'''

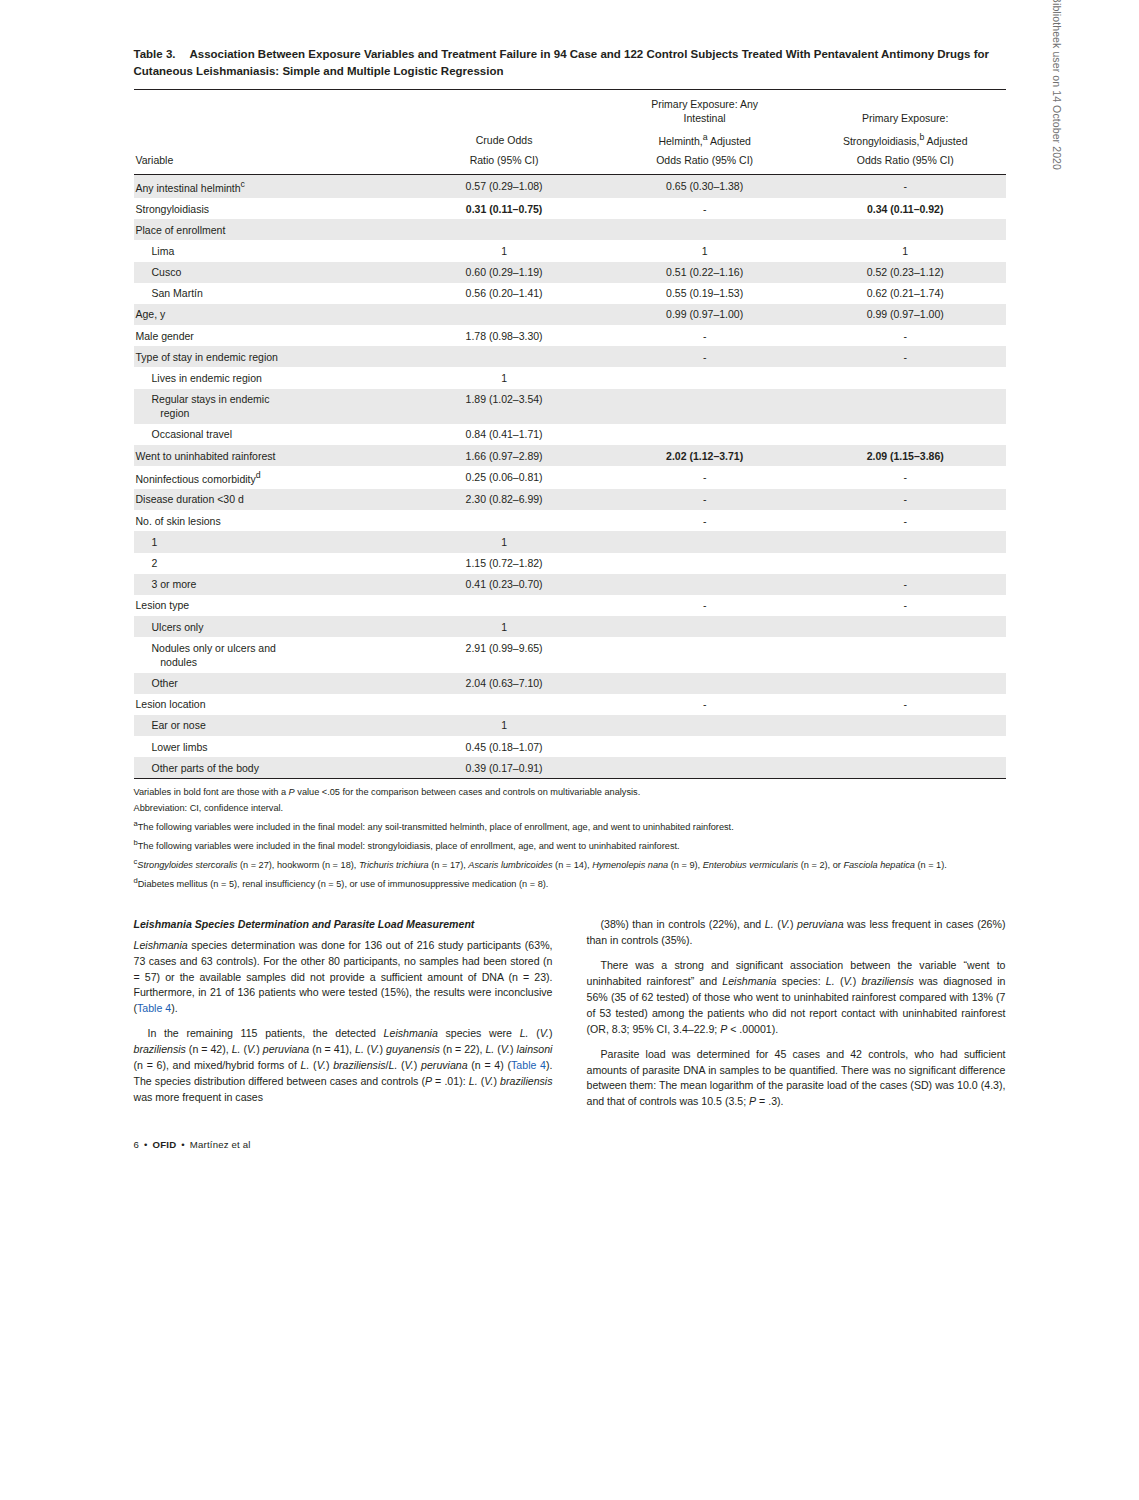Downloaded from https://academic.oup.com/ofid/article/7/5/ofaa155/5836320 by Instituut Voor Tropische Geneeskunde, Bibliotheek user on 14 October 2020
Table 3. Association Between Exposure Variables and Treatment Failure in 94 Case and 122 Control Subjects Treated With Pentavalent Antimony Drugs for Cutaneous Leishmaniasis: Simple and Multiple Logistic Regression
| | | Primary Exposure: Any Intestinal | Primary Exposure: |
| --- | --- | --- | --- |
| | Crude Odds | Helminth, a Adjusted | Strongyloidiasis, b Adjusted |
| Variable | Ratio (95% CI) | Odds Ratio (95% CI) | Odds Ratio (95% CI) |
| Any intestinal helminth c | 0.57 (0.29–1.08) | 0.65 (0.30–1.38) | - |
| Strongyloidiasis | 0.31 (0.11–0.75) | - | 0.34 (0.11–0.92) |
| Place of enrollment | | | |
| Lima | 1 | 1 | 1 |
| Cusco | 0.60 (0.29–1.19) | 0.51 (0.22–1.16) | 0.52 (0.23–1.12) |
| San Martín | 0.56 (0.20–1.41) | 0.55 (0.19–1.53) | 0.62 (0.21–1.74) |
| Age, y | | 0.99 (0.97–1.00) | 0.99 (0.97–1.00) |
| Male gender | 1.78 (0.98–3.30) | - | - |
| Type of stay in endemic region | | - | - |
| Lives in endemic region | 1 | | |
| Regular stays in endemic region | 1.89 (1.02–3.54) | | |
| Occasional travel | 0.84 (0.41–1.71) | | |
| Went to uninhabited rainforest | 1.66 (0.97–2.89) | 2.02 (1.12–3.71) | 2.09 (1.15–3.86) |
| Noninfectious comorbidity d | 0.25 (0.06–0.81) | - | - |
| Disease duration <30 d | 2.30 (0.82–6.99) | - | - |
| No. of skin lesions | | - | - |
| 1 | 1 | | |
| 2 | 1.15 (0.72–1.82) | | |
| 3 or more | 0.41 (0.23–0.70) | | - |
| Lesion type | | - | - |
| Ulcers only | 1 | | |
| Nodules only or ulcers and nodules | 2.91 (0.99–9.65) | | |
| Other | 2.04 (0.63–7.10) | | |
| Lesion location | | - | - |
| Ear or nose | 1 | | |
| Lower limbs | 0.45 (0.18–1.07) | | |
| Other parts of the body | 0.39 (0.17–0.91) | | |
Variables in bold font are those with a P value <.05 for the comparison between cases and controls on multivariable analysis.
Abbreviation: CI, confidence interval.
aThe following variables were included in the final model: any soil-transmitted helminth, place of enrollment, age, and went to uninhabited rainforest.
bThe following variables were included in the final model: strongyloidiasis, place of enrollment, age, and went to uninhabited rainforest.
cStrongyloides stercoralis (n = 27), hookworm (n = 18), Trichuris trichiura (n = 17), Ascaris lumbricoides (n = 14), Hymenolepis nana (n = 9), Enterobius vermicularis (n = 2), or Fasciola hepatica (n = 1).
dDiabetes mellitus (n = 5), renal insufficiency (n = 5), or use of immunosuppressive medication (n = 8).
Leishmania Species Determination and Parasite Load Measurement
Leishmania species determination was done for 136 out of 216 study participants (63%, 73 cases and 63 controls). For the other 80 participants, no samples had been stored (n = 57) or the available samples did not provide a sufficient amount of DNA (n = 23). Furthermore, in 21 of 136 patients who were tested (15%), the results were inconclusive (Table 4).
In the remaining 115 patients, the detected Leishmania species were L. (V.) braziliensis (n = 42), L. (V.) peruviana (n = 41), L. (V.) guyanensis (n = 22), L. (V.) lainsoni (n = 6), and mixed/hybrid forms of L. (V.) braziliensis/L. (V.) peruviana (n = 4) (Table 4). The species distribution differed between cases and controls (P = .01): L. (V.) braziliensis was more frequent in cases
(38%) than in controls (22%), and L. (V.) peruviana was less frequent in cases (26%) than in controls (35%).
There was a strong and significant association between the variable “went to uninhabited rainforest” and Leishmania species: L. (V.) braziliensis was diagnosed in 56% (35 of 62 tested) of those who went to uninhabited rainforest compared with 13% (7 of 53 tested) among the patients who did not report contact with uninhabited rainforest (OR, 8.3; 95% CI, 3.4–22.9; P < .00001).
Parasite load was determined for 45 cases and 42 controls, who had sufficient amounts of parasite DNA in samples to be quantified. There was no significant difference between them: The mean logarithm of the parasite load of the cases (SD) was 10.0 (4.3), and that of controls was 10.5 (3.5; P = .3).
6•OFID•Martínez et al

'''

• [Task to complete]
If a line in the listing contains the string "endemic", count it; then give only the number of such lines.

• [Response to the exercise]
3